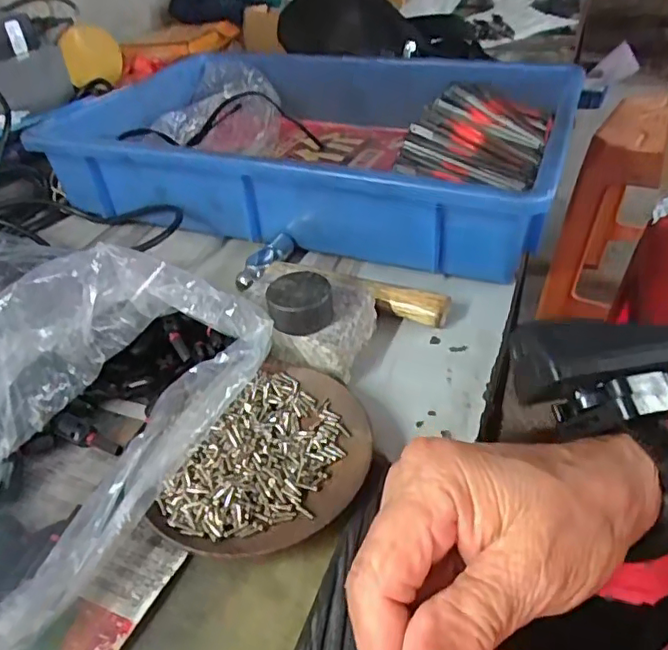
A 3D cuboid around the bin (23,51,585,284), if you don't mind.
[{"bbox_3d":[-0.006,-0.174,0.537,0.408,0.079,0.302,12,41,19],"label":"bin"}]

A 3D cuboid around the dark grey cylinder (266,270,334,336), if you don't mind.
[{"bbox_3d":[-0.020,-0.013,0.339,0.036,0.023,0.036,-6,38,1],"label":"dark grey cylinder"}]

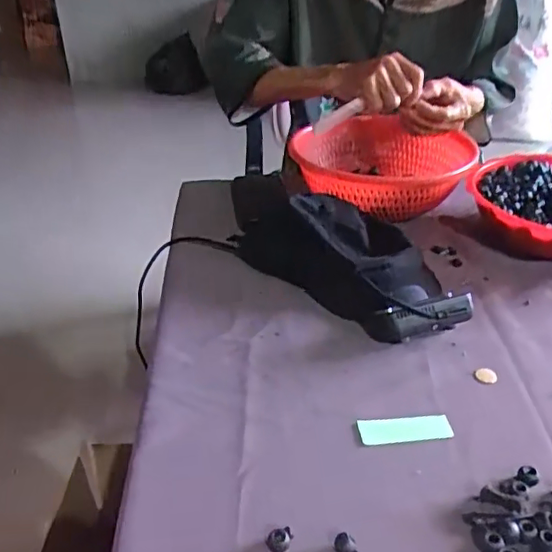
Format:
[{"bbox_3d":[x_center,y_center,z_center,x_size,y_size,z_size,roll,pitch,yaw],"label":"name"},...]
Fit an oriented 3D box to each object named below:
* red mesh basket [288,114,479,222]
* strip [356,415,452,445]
[{"bbox_3d":[0.166,-0.161,0.837,0.269,0.088,0.238,-3,33,-2],"label":"red mesh basket"},{"bbox_3d":[0.113,0.134,0.496,0.081,0.008,0.026,-5,33,-5],"label":"strip"}]

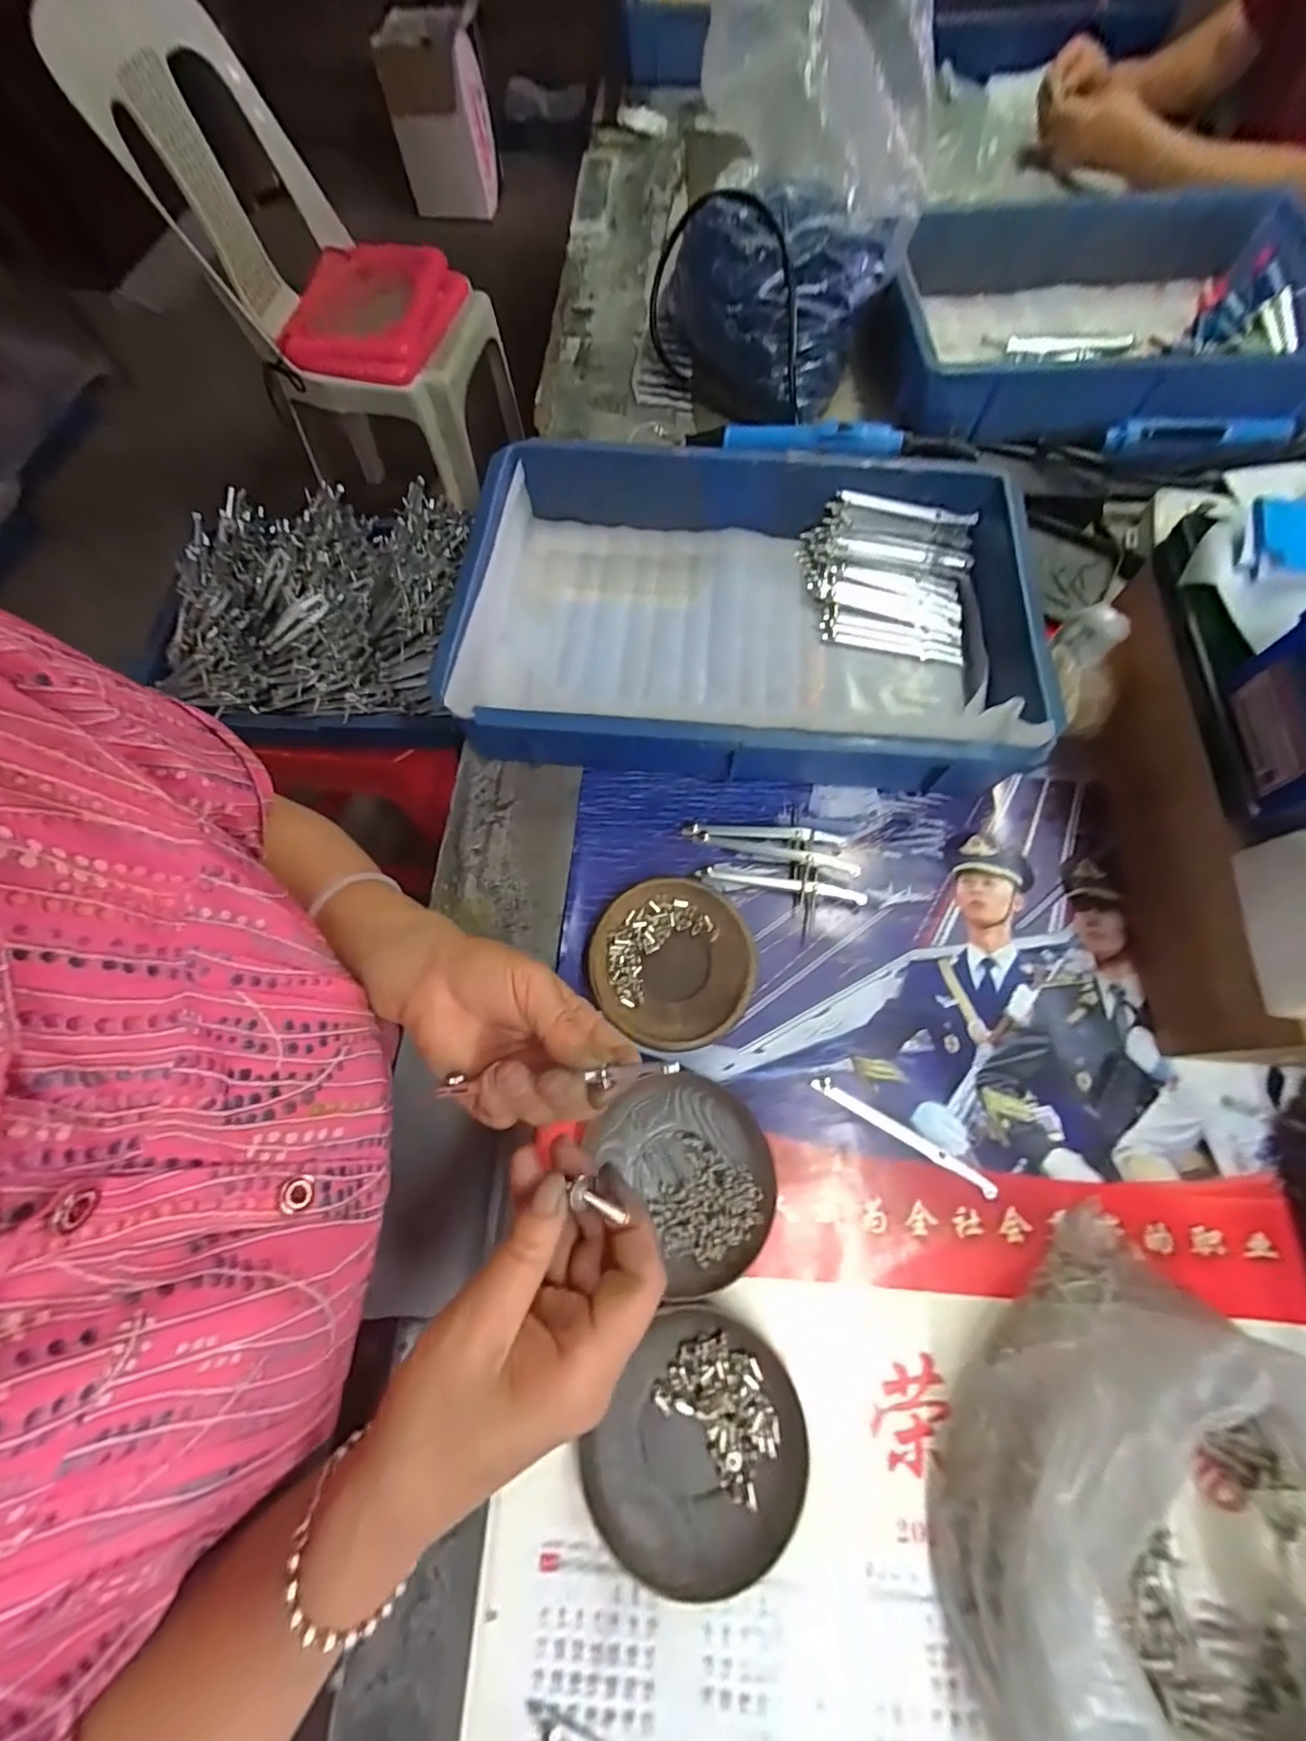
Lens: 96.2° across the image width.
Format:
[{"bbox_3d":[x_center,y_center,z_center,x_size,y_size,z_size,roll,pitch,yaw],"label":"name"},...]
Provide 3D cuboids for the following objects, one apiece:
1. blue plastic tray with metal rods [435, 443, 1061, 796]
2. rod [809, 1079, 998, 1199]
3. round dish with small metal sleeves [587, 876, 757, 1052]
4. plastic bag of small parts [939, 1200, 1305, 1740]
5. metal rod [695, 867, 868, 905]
[{"bbox_3d":[0.082,-0.206,0.471,0.437,0.079,0.286,4,70,3],"label":"blue plastic tray with metal rods"},{"bbox_3d":[0.157,0.166,0.369,0.123,0.005,0.010,30,73,12],"label":"rod"},{"bbox_3d":[0.015,0.061,0.403,0.109,0.016,0.112,0,69,1],"label":"round dish with small metal sleeves"},{"bbox_3d":[0.237,0.314,0.257,0.213,0.103,0.221,-24,71,-7],"label":"plastic bag of small parts"},{"bbox_3d":[0.093,0.009,0.427,0.120,0.004,0.011,11,70,5],"label":"metal rod"}]

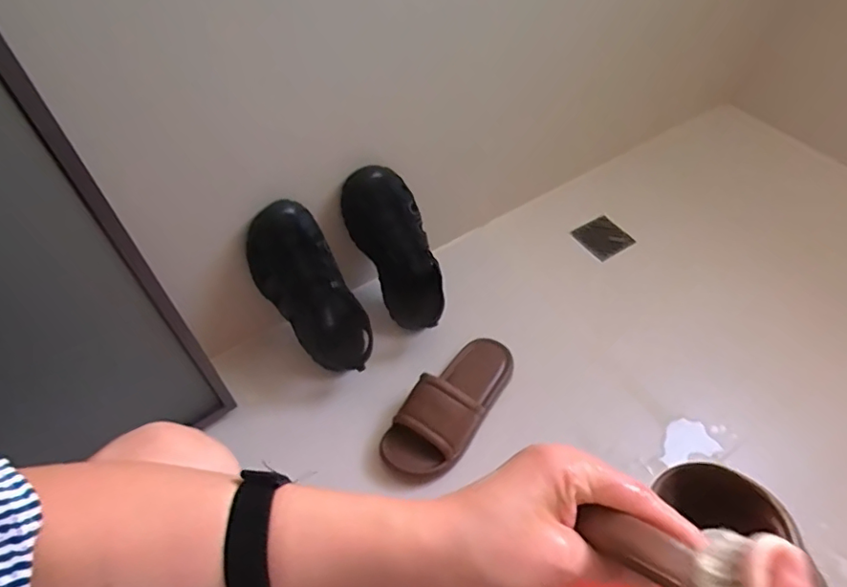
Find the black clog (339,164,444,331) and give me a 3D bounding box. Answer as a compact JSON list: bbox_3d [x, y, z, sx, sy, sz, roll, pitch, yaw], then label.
[{"bbox_3d":[-0.034,-0.068,0.874,0.109,0.271,0.104,-29,18,-23],"label":"black clog"}]

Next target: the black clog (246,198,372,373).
[{"bbox_3d":[-0.167,0.005,0.829,0.099,0.294,0.111,-37,25,-28],"label":"black clog"}]

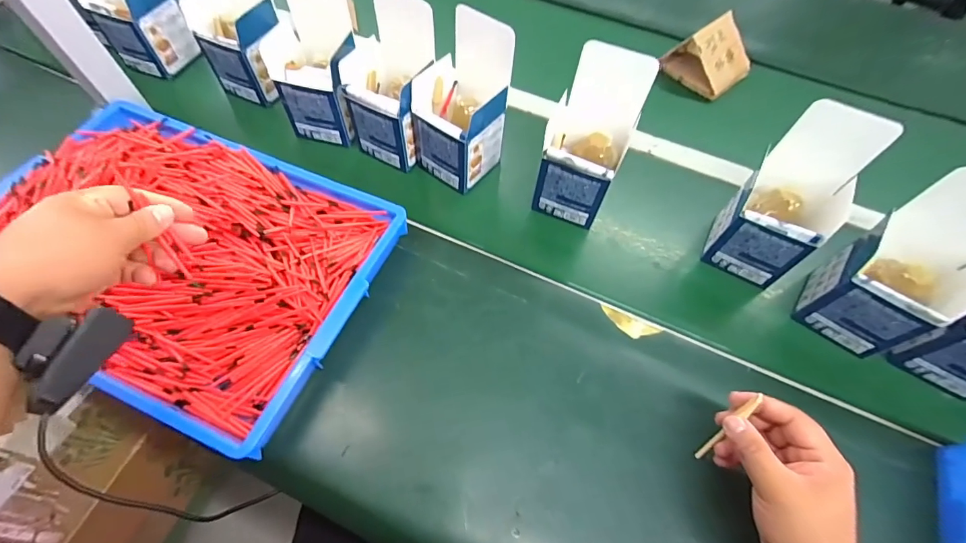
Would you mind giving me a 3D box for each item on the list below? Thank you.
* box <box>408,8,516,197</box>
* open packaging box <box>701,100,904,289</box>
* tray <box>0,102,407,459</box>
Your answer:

┄┄┄┄┄┄┄┄┄┄

> **Assigned task**:
Each line from the one containing "3. round dish" through the last line of the entries above is to be extracted exactly. Pictures are not part of the copy.

> **Result for this task**:
3. round dish with small metal sleeves [587, 876, 757, 1052]
4. plastic bag of small parts [939, 1200, 1305, 1740]
5. metal rod [695, 867, 868, 905]
[{"bbox_3d":[0.082,-0.206,0.471,0.437,0.079,0.286,4,70,3],"label":"blue plastic tray with metal rods"},{"bbox_3d":[0.157,0.166,0.369,0.123,0.005,0.010,30,73,12],"label":"rod"},{"bbox_3d":[0.015,0.061,0.403,0.109,0.016,0.112,0,69,1],"label":"round dish with small metal sleeves"},{"bbox_3d":[0.237,0.314,0.257,0.213,0.103,0.221,-24,71,-7],"label":"plastic bag of small parts"},{"bbox_3d":[0.093,0.009,0.427,0.120,0.004,0.011,11,70,5],"label":"metal rod"}]

Find the black clog (339,164,444,331) and give me a 3D bounding box. Answer as a compact JSON list: bbox_3d [x, y, z, sx, sy, sz, roll, pitch, yaw], then label.
[{"bbox_3d":[-0.034,-0.068,0.874,0.109,0.271,0.104,-29,18,-23],"label":"black clog"}]

Next target: the black clog (246,198,372,373).
[{"bbox_3d":[-0.167,0.005,0.829,0.099,0.294,0.111,-37,25,-28],"label":"black clog"}]

Would you mind giving me a 3D box for each item on the list below? Thank you.
* box <box>408,8,516,197</box>
* open packaging box <box>701,100,904,289</box>
* tray <box>0,102,407,459</box>
Your answer:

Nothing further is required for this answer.